In NSW’s Byron Bay, for instance, prices rose by a staggering 37 per cent, in Western Australia’s Port Hedland by 30.4 per cent, Queensland’s Noosa region by 18 per cent, Victoria’s Mornington Peninsula by 14.6 per cent and South Australia’s Yorke Peninsula by 13.6 per cent.
The danger then is investing in a location that’s already at its capital growth peak, or beyond its peak.
“Those places have been so popular, they’re booming, but investors may find they’re paying over the odds for property there,” says John Moore, general manager of the Property Investors Association.

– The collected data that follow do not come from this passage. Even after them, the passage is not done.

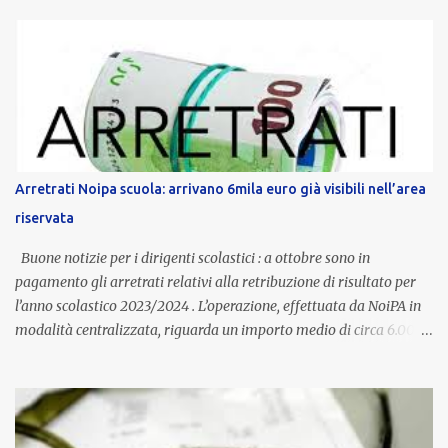
anni potranno raggiungere fino a 1.002 euro lordi annui. Il nuovo
contratto provinciale introduce inoltre un congedo speciale
dedicato alle donne vittime di violenza di genere, in linea con la
normativa nazionale e con l’obiettivo di offrire maggiore tutela e
supporto in situazioni delicate. L’indennità provinciale per i docenti
è un unicum in Italia: si tratta di una misura esclusiva della
Provincia autonoma di Bolzano, che integra in maniera stabile lo
stipendio nazionale grazie alle prerogative garantite
Arretrati Noipa scuola: arrivano 6mila euro già visibili nell’area
dall’autonomia locale. Non è un bonus temporaneo né un
riservata
compenso accessorio, ma una voce strutturale di retribuzione,
aggiornata periodicamente in base al cost...
Buone notizie per i dirigenti scolastici : a ottobre sono in
pagamento gli arretrati relativi alla retribuzione di risultato per
l’anno scolastico 2023/2024 . L’operazione, effettuata da NoiPA in
modalità centralizzata, riguarda un importo medio di circa 6.000
euro lordi , pari a 3.650 euro netti . Le somme risultano già visibili
nell’area riservata della piattaforma, insieme alla mensilità
ordinaria di ottobre . Cos’è la retribuzione di risultato La
retribuzione di risultato rappresenta la parte variabile dello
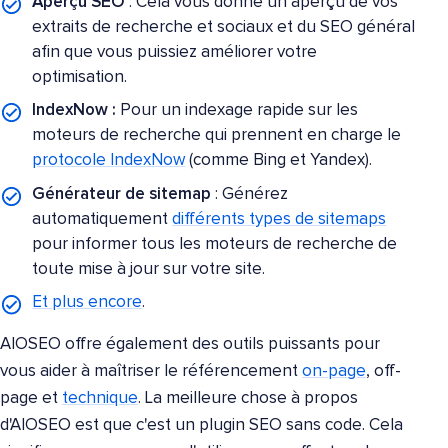
Aperçu SEO
: Cela vous donne un aperçu de vos
extraits de recherche et sociaux et du SEO général
afin que vous puissiez améliorer votre
optimisation.
IndexNow :
Pour un indexage rapide sur les
moteurs de recherche qui prennent en charge le
protocole IndexNow
(comme Bing et Yandex).
Générateur de sitemap
: Générez
automatiquement
différents types de sitemaps
pour informer tous les moteurs de recherche de
toute mise à jour sur votre site.
Et plus encore
.
AIOSEO
offre également des outils puissants pour
vous aider à maîtriser le référencement
on-page
, off-
page et
technique
. La meilleure chose à propos
d'AIOSEO est que c'est un plugin SEO sans code. Cela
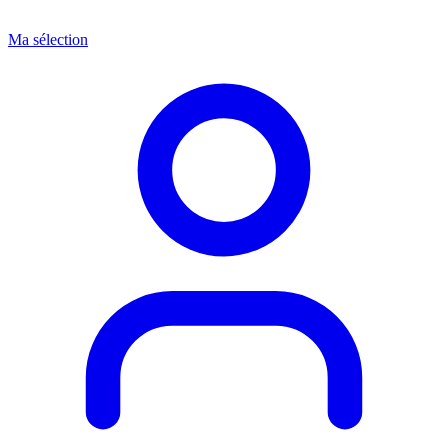
Ma sélection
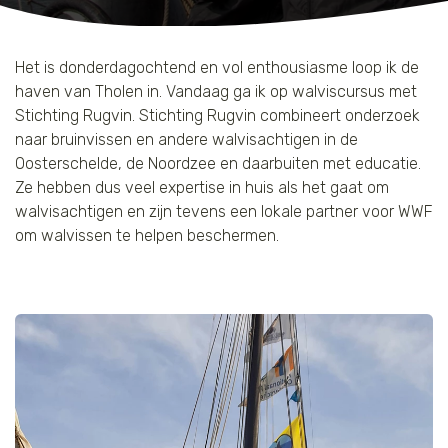
Jaguar
Kleding & Accessoires
Het is donderdagochtend en vol enthousiasme loop ik de
Koraal
Speelgoed
haven van Tholen in. Vandaag ga ik op walviscursus met
Stichting Rugvin. Stichting Rugvin combineert onderzoek
Leeuw
naar bruinvissen en andere walvisachtigen in de
Oosterschelde, de Noordzee en daarbuiten met educatie.
Luipaard
Ze hebben dus veel expertise in huis als het gaat om
walvisachtigen en zijn tevens een lokale partner voor WWF
Neushoorn
om walvissen te helpen beschermen.
Olifant
Orang-oetan
Panda
Steur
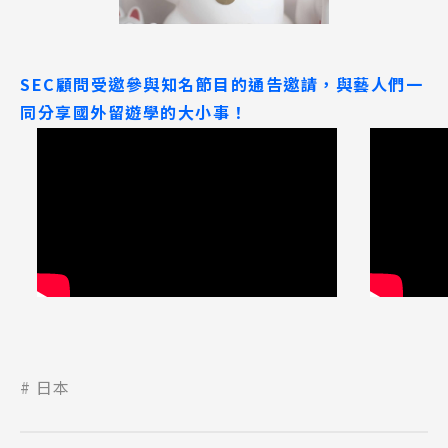
SEC顧問受邀參與知名節目的通告邀請，與藝人們一
同分享國外留遊學的大小事！
日本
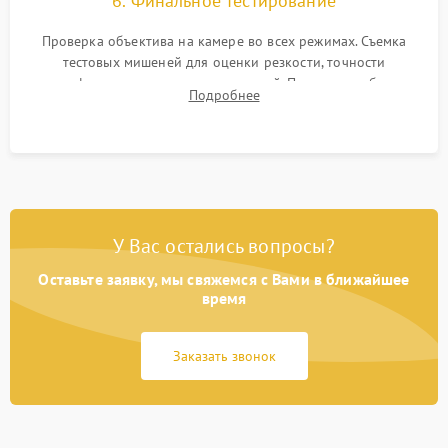
6. Финальное тестирование
Проверка объектива на камере во всех режимах. Съемка
тестовых мишеней для оценки резкости, точности
автофокуса и отсутствия искажений. Проверка работы
Подробнее
диафрагмы на закрытых значениях и тестирование
оптической стабилизации.
У Вас остались вопросы?
Оставьте заявку, мы свяжемся с Вами в ближайшее
время
Заказать звонок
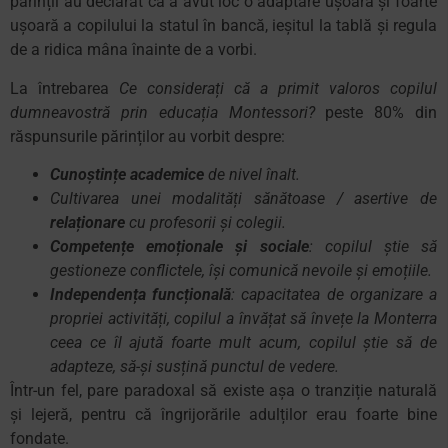
părinții au declarat că a avut loc o adaptare ușoară și foarte
ușoară a copilului la statul în bancă, ieșitul la tablă și regula
de a ridica mâna înainte de a vorbi.
La întrebarea
Ce considerați că a primit valoros copilul
dumneavostră prin educația Montessori?
peste 80% din
răspunsurile părinților au vorbit despre:
Cunoștințe academice
de nivel înalt.
Cultivarea unei modalități sănătoase / asertive de
relaționare
cu profesorii și colegii.
Competențe emoționale și sociale
: copilul știe să
gestioneze conflictele, își comunică nevoile și emoțiile.
Independența funcțională
:
c
apacitatea de organizare a
propriei activități, copilul a învățat să învețe la Monterra
ceea ce îl ajută foarte mult acum, copilul știe să de
adapteze, să-și susțină punctul de vedere.
Într-un fel, pare paradoxal să existe așa o tranziție naturală
și lejeră, pentru că îngrijorările adulților erau foarte bine
fondate.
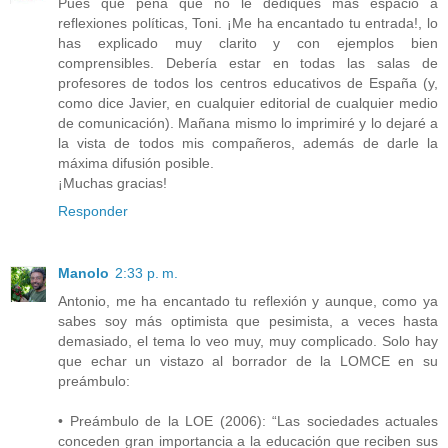
Pues qué pena que no le dediques más espacio a
reflexiones políticas, Toni. ¡Me ha encantado tu entrada!, lo
has explicado muy clarito y con ejemplos bien
comprensibles. Debería estar en todas las salas de
profesores de todos los centros educativos de España (y,
como dice Javier, en cualquier editorial de cualquier medio
de comunicación). Mañana mismo lo imprimiré y lo dejaré a
la vista de todos mis compañeros, además de darle la
máxima difusión posible.
¡Muchas gracias!
Responder
Manolo
2:33 p. m.
Antonio, me ha encantado tu reflexión y aunque, como ya
sabes soy más optimista que pesimista, a veces hasta
demasiado, el tema lo veo muy, muy complicado. Solo hay
que echar un vistazo al borrador de la LOMCE en su
preámbulo:
• Preámbulo de la LOE (2006): “Las sociedades actuales
conceden gran importancia a la educación que reciben sus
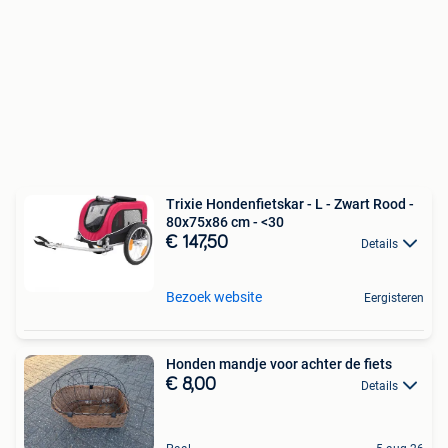
Trixie Hondenfietskar - L - Zwart Rood -
80x75x86 cm - <30
€ 147,50
Details
Bezoek website
Eergisteren
Honden mandje voor achter de fiets
€ 8,00
Details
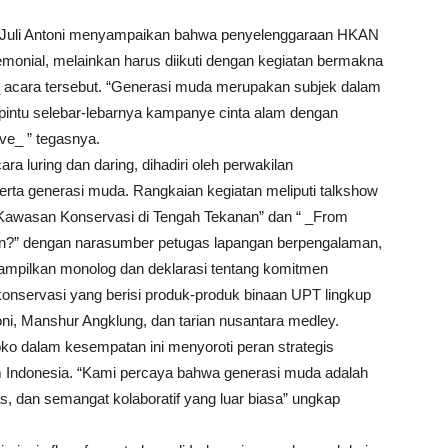
 Juli Antoni menyampaikan bahwa penyelenggaraan HKAN
eremonial, melainkan harus diikuti dengan kegiatan bermakna
t_ acara tersebut. “Generasi muda merupakan subjek dalam
ntu selebar-lebarnya kampanye cinta alam dengan
ve_ ” tegasnya.
 luring dan daring, dihadiri oleh perwakilan
serta generasi muda. Rangkaian kegiatan meliputi talkshow
Kawasan Konservasi di Tengah Tekanan” dan “ _From
an?” dengan narasumber petugas lapangan berpengalaman,
ditampilkan monolog dan deklarasi tentang komitmen
onservasi yang berisi produk-produk binaan UPT lingkup
ni, Manshur Angklung, dan tarian nusantara medley.
o dalam kesempatan ini menyoroti peran strategis
m Indonesia. “Kami percaya bahwa generasi muda adalah
as, dan semangat kolaboratif yang luar biasa” ungkap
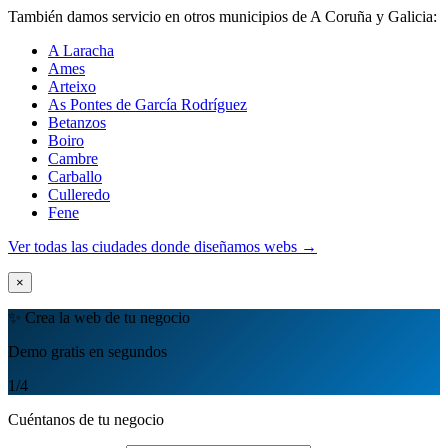
También damos servicio en otros municipios de A Coruña y Galicia:
A Laracha
Ames
Arteixo
As Pontes de García Rodríguez
Betanzos
Boiro
Cambre
Carballo
Culleredo
Fene
Ver todas las ciudades donde diseñamos webs →
×
✨ Crea la web de tu negocio
Demo gratis en segundos
1
/4
Cuéntanos de tu negocio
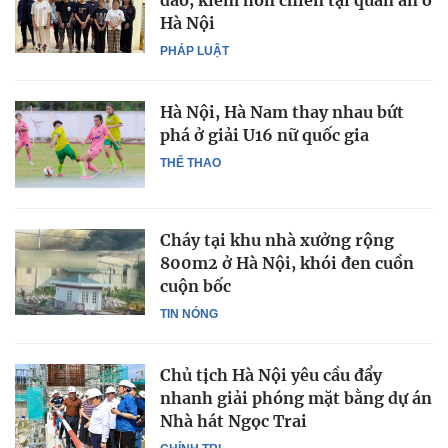
dao, kiếm hỗn chiến tại quán ăn ở
Hà Nội
PHÁP LUẬT
Hà Nội, Hà Nam thay nhau bứt
phá ở giải U16 nữ quốc gia
THỂ THAO
Cháy tại khu nhà xưởng rộng
800m2 ở Hà Nội, khói đen cuồn
cuộn bốc
TIN NÓNG
Chủ tịch Hà Nội yêu cầu đẩy
nhanh giải phóng mặt bằng dự án
Nhà hát Ngọc Trai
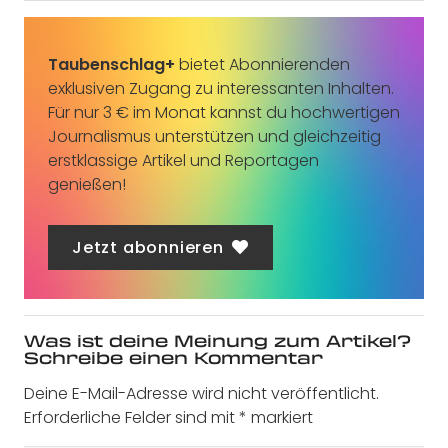
Taubenschlag+
bietet Abonnierenden
exklusiven Zugang zu interessanten Inhalten.
Für nur 3 € im Monat kannst du hochwertigen
Journalismus unterstützen und gleichzeitig
erstklassige Artikel und Reportagen
genießen!
Jetzt abonnieren
Was ist deine Meinung zum Artikel?
Schreibe einen Kommentar
Deine E-Mail-Adresse wird nicht veröffentlicht.
Erforderliche Felder sind mit
*
markiert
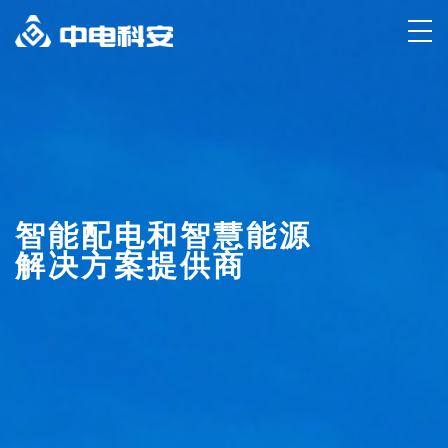
智能配电和智慧能源
解决方案提供商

“That might be difficult if tourism drops off or there aren’t the amenities you need for the demographic that wants to rent properties long-term at the coast – like schools for families or health services for older people.”
It’s for those kinds of reasons that Domain senior research analyst Dr Nicola Powell suggests investors look at areas close, or similar, to those that have shown record growth instead – Ballina rather than Byron, the Sunshine Coast beyond Noosa, and Warrnambool on Victoria’s south coast.
“Ballina is like Byron’s poorer cousin, which has experienced good price growth, but still lower than Byron,” says Dr Powell.
“In Victoria, Warrnambool hasn’t had the hype of the Mornington Peninsula, but that’s still popular, while in Queensland, the Sunshine Coast would be my pick because it has a strong pull for retirees and will still see a flow of residents from the eastern states.
“They all have good fundamentals in that they’re close to transport and roads, the ocean and beach, and have good family facilities.”
Investors should always look for those basics, advises Suburbanite property valuer and investment adviser Anna Porter.
If the plan is to Airbnb the property, check the competition and maintenance costs.
“Otherwise, you need to find out whether there are enough potential long-term tenants in the area you’re targeting, with jobs and attractions for them to choose to live there,” she says.
“Don’t get swept away by a place; remember it has to be a sustainable investment for you.”